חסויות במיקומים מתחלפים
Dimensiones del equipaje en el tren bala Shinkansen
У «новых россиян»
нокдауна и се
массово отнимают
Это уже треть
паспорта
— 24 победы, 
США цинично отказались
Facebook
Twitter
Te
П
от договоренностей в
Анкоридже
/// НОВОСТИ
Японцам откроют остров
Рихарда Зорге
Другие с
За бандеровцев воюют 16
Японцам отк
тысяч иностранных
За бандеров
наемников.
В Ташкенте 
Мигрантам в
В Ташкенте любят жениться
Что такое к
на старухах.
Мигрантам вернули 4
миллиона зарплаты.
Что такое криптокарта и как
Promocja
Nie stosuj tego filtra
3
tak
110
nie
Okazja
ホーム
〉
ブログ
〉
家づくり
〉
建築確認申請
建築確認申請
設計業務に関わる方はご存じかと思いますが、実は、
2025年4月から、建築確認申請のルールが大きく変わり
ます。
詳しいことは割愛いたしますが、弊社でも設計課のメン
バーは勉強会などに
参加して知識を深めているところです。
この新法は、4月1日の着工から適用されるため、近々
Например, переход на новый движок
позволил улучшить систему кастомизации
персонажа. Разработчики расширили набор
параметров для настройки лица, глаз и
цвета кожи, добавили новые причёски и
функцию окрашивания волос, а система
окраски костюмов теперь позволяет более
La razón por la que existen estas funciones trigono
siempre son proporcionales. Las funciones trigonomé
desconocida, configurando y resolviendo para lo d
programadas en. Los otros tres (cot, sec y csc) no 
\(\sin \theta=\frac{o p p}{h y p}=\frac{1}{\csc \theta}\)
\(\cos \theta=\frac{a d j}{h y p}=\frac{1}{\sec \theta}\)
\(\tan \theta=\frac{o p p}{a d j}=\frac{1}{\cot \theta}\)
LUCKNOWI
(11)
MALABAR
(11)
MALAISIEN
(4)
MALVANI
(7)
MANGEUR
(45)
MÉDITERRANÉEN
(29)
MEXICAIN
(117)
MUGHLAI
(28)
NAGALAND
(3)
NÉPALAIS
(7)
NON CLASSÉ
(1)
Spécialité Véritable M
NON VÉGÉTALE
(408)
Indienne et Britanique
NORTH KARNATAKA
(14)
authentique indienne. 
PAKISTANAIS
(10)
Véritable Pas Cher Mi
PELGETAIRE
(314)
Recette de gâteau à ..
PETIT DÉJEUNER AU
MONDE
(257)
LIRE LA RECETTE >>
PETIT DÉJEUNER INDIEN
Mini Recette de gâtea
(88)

:::

Exercise | Reproduce the records word for word, starting at their first line and ending at the line containing "позволил улучшить систему кастомизации", with that final line included.

Exercise solution |
חסויות במיקומים מתחלפים
Dimensiones del equipaje en el tren bala Shinkansen
У «новых россиян»
нокдауна и се
массово отнимают
Это уже треть
паспорта
— 24 победы, 
США цинично отказались
Facebook
Twitter
Te
П
от договоренностей в
Анкоридже
/// НОВОСТИ
Японцам откроют остров
Рихарда Зорге
Другие с
За бандеровцев воюют 16
Японцам отк
тысяч иностранных
За бандеров
наемников.
В Ташкенте 
Мигрантам в
В Ташкенте любят жениться
Что такое к
на старухах.
Мигрантам вернули 4
миллиона зарплаты.
Что такое криптокарта и как
Promocja
Nie stosuj tego filtra
3
tak
110
nie
Okazja
ホーム
〉
ブログ
〉
家づくり
〉
建築確認申請
建築確認申請
設計業務に関わる方はご存じかと思いますが、実は、
2025年4月から、建築確認申請のルールが大きく変わり
ます。
詳しいことは割愛いたしますが、弊社でも設計課のメン
バーは勉強会などに
参加して知識を深めているところです。
この新法は、4月1日の着工から適用されるため、近々
Например, переход на новый движок
позволил улучшить систему кастомизации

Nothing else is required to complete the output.